Is Random Forest a Risk-Averse Investor?

Jan 6

These are some observations that came out of the AEA meeting in Philadelphia last weekend—from the discussion of our paper "Dual Interpretation of Machine Learning Forecasts" (with Karin Klieber and Maximilian Göbel) by Ulrich Müller, and the conversations that followed.

Here's a fact about Random Forests that changes how you think about them: every RF prediction is a weighted average of training observations, where the weights are non-negative and sum to one. In the ML cannon, RF (and plain trees) are unique in this regard. While we discuss this to some extent in the paper, I thought the point could benefit additional thoughts.

It's Averages All the Way Down

When you think about it, a tree prediction is just the average of training observations in the leaf. The weights are 1/n for the n observations in that leaf, zero for everyone else.

A forest is an average of trees. An average of averages is just an average.

That's why RF weights can never be negative, unlike anything optimized with least squares, where negative weights emerge naturally from the math.

The Implications

In increasing order of non-triviality:

1. Random Forests cannot extrapolate.

This is well known. But the simplex framing makes it unavoidable: if all weights are non-negative and sum to one, the prediction is a convex combination of training outcomes. There is simply no way to escape the range of what you've seen before.

If your training outcomes are between 0 and 100, your predictions will be between 0 and 100. Not "usually"—always.

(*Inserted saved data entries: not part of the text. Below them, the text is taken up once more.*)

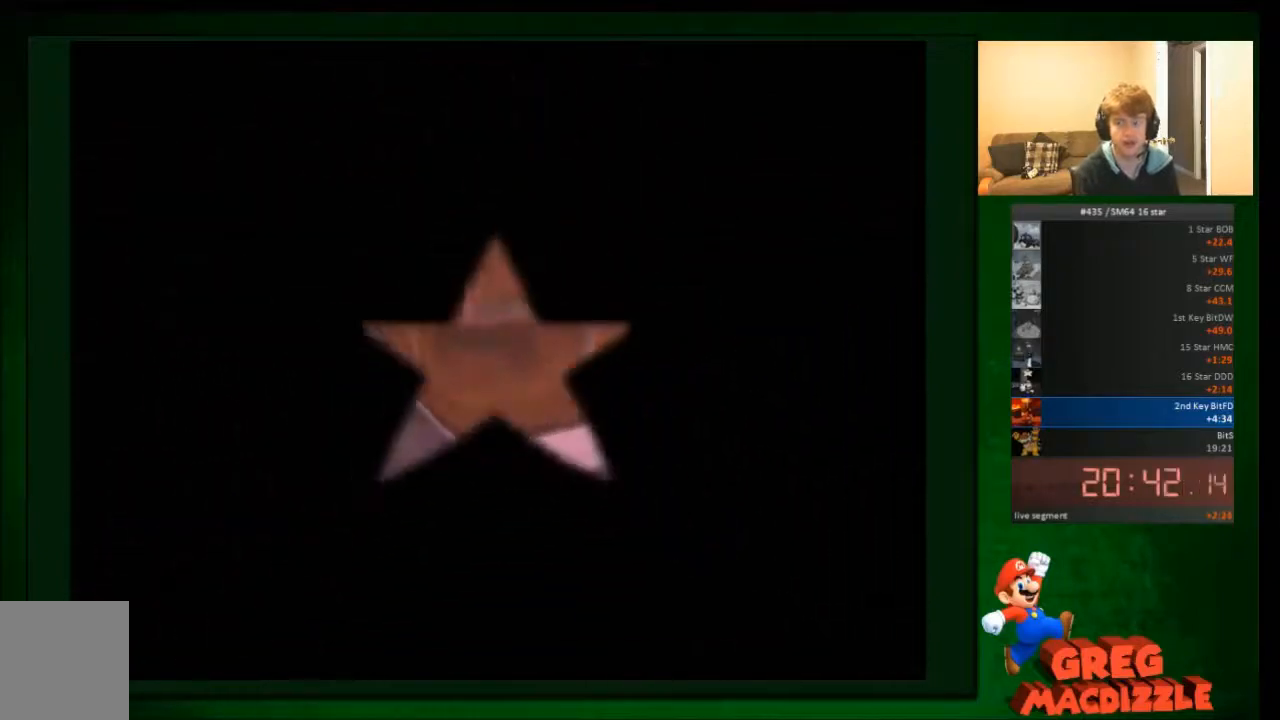
{"buttons": [], "left_stick": "right", "events": [[401, "left_stick", "right"]]}
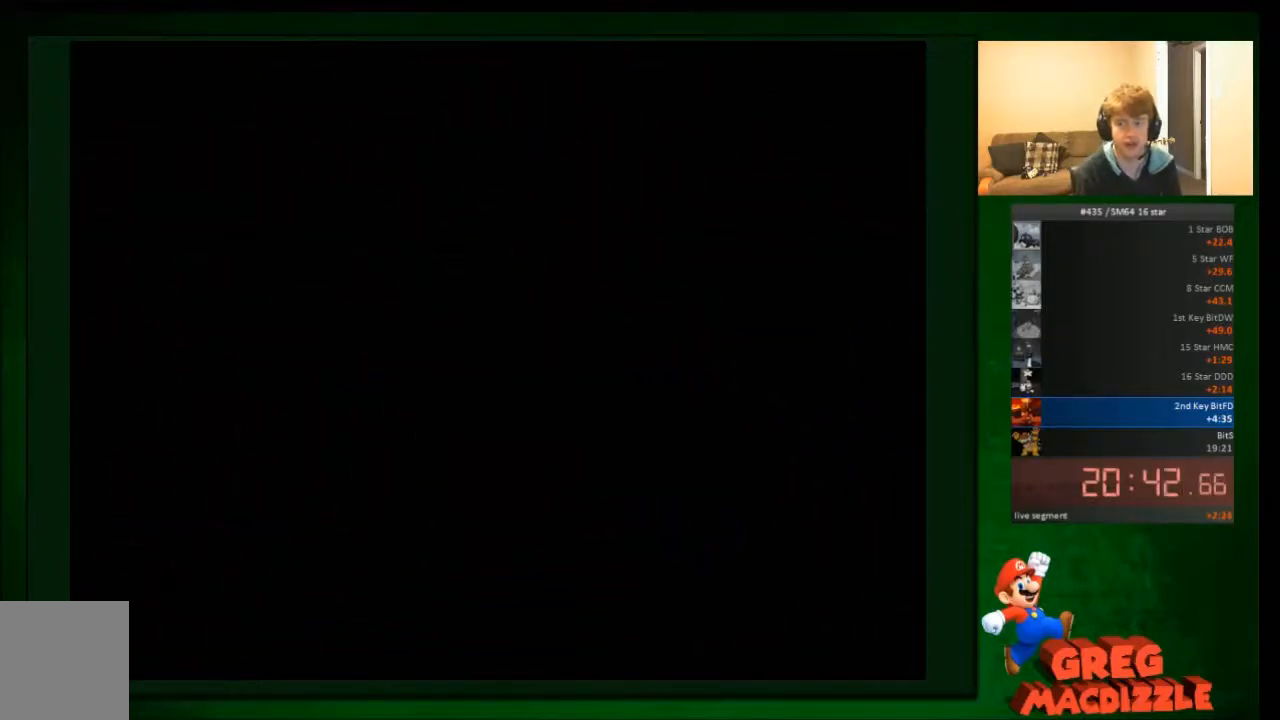
{"buttons": [], "left_stick": "right", "events": []}
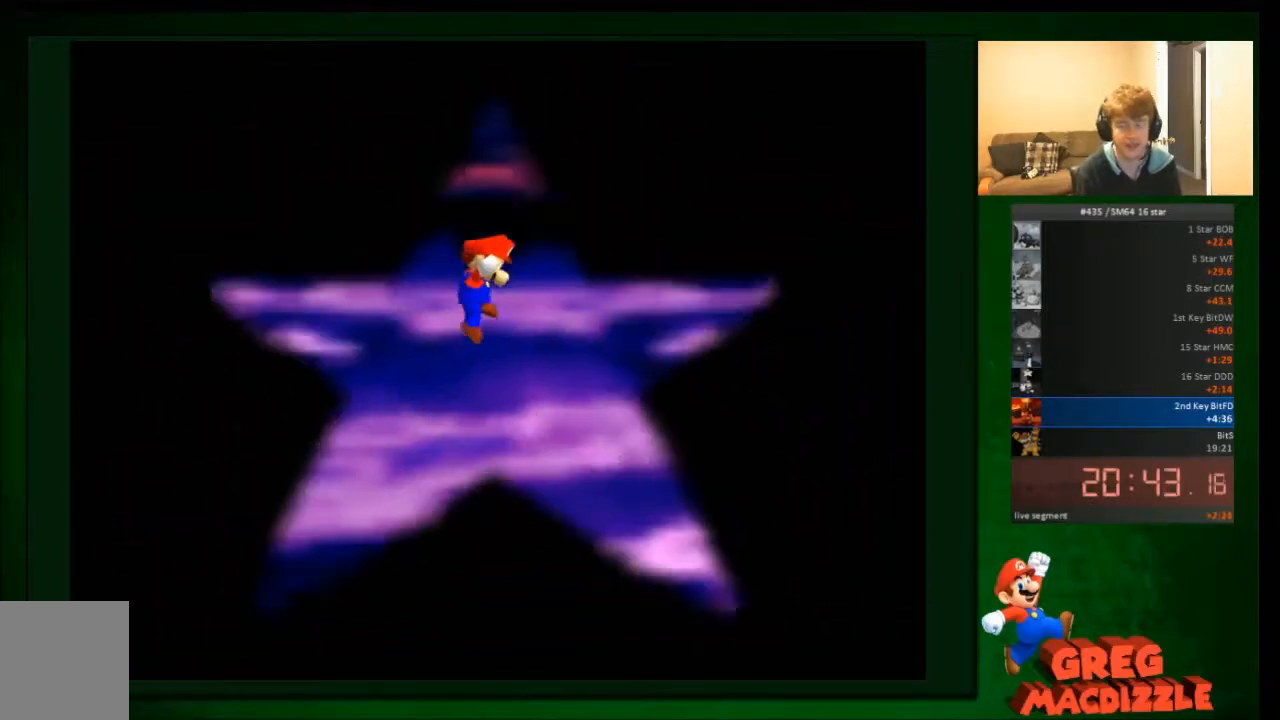
{"buttons": [], "left_stick": "right", "events": []}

This is one reason I developed the Macro Random Forest approach in previous work: adding a linear component in the leaves restores the ability to extrapolate, which matters for economic forecasting.

2. No short position: RF cannot use "opposites."

In RF, if current conditions are very dissimilar from some historical observation, that observation gets a weight near zero. It's ignored.

In linear models, high dissimilarity implies negative weights. The model uses that observation's opposite, i.e., its reflection through zero. When ridge assigns -0.5 to some observation, it's saying: "use half of the opposite of that outcome."

Concrete example: CPI inflation crashed in 2008Q4 after an oil price collapse. If 2021 conditions look like the opposite of late 2008—rapid acceleration, rising commodities—a linear model can use the negative of that 2008 outcome to predict high inflation. RF cannot. It either finds similar historical spikes (like the 1970s) or drifts toward the unconditional mean. Arguably, the latter is more aligned with how humans actually think about prediction: finding similar situations or nothing.

The Conservative Investor Analogy

Think of the weights as a portfolio.

Random Forest is an investor who never uses leverage and never short-sells. Every position is long. The portfolio return must lie within the range of individual asset returns.

Linear models freely use leverage and short positions. They can bet against observations by assigning negative weights.

The Risk-Return Tradeoff

The simplex constraint makes RF fairly conservative. It doesn't utilize symmetry at all. This drastically reduces the pool of historical examples the algorithm can draw from—a pool which is already not very deep when we think about typical time series regressions in macroeconomics.

But this conservatism has benefits. RF is famously robust (not prone to overfitting, stable, resistant to outliers). The simplex constraint is a strong form of regularization: you can't blow up by taking extreme positions on reflected data that may not behave symmetrically.

Linear models can amplify signals through leverage and short positions. Efficient when symmetry holds. Dangerous when it doesn't—recessions might not look like mirror-image expansions. This is true of machine learning methods like ridge regression, but also of classical econometric workhorses like VARs and other models estimated equation-by-equation.

Interestingly, the attention mechanism in transformers brings back some of RF's qualities. The softmax operation forces attention weights to be non-negative and sum to one—right back on the simplex. So when large language models attend to context, they're implicitly making the same conservative choice as random forests, but in a framework amenable to gradient-based optimization.

The Bottom Line

Random Forest, despite its exotic name, might actually be the less risky modeling strategy.

Linear models use polar opposites to squeeze more out of limited data. When symmetry holds, this is clever—you're recycling knowledge. When it fails, you're amplifying noise.

RF makes no such bet. It only uses what actually happened—but by ruling out reflections, its effective sample is sparser. So linear models risk bias from bad reflections; RF risks variance from a thinner pool.

Which is riskier in practice? Empirical question. From my experience, RF is far more risk averse than standard linear models.

Philippe Goulet Coulombe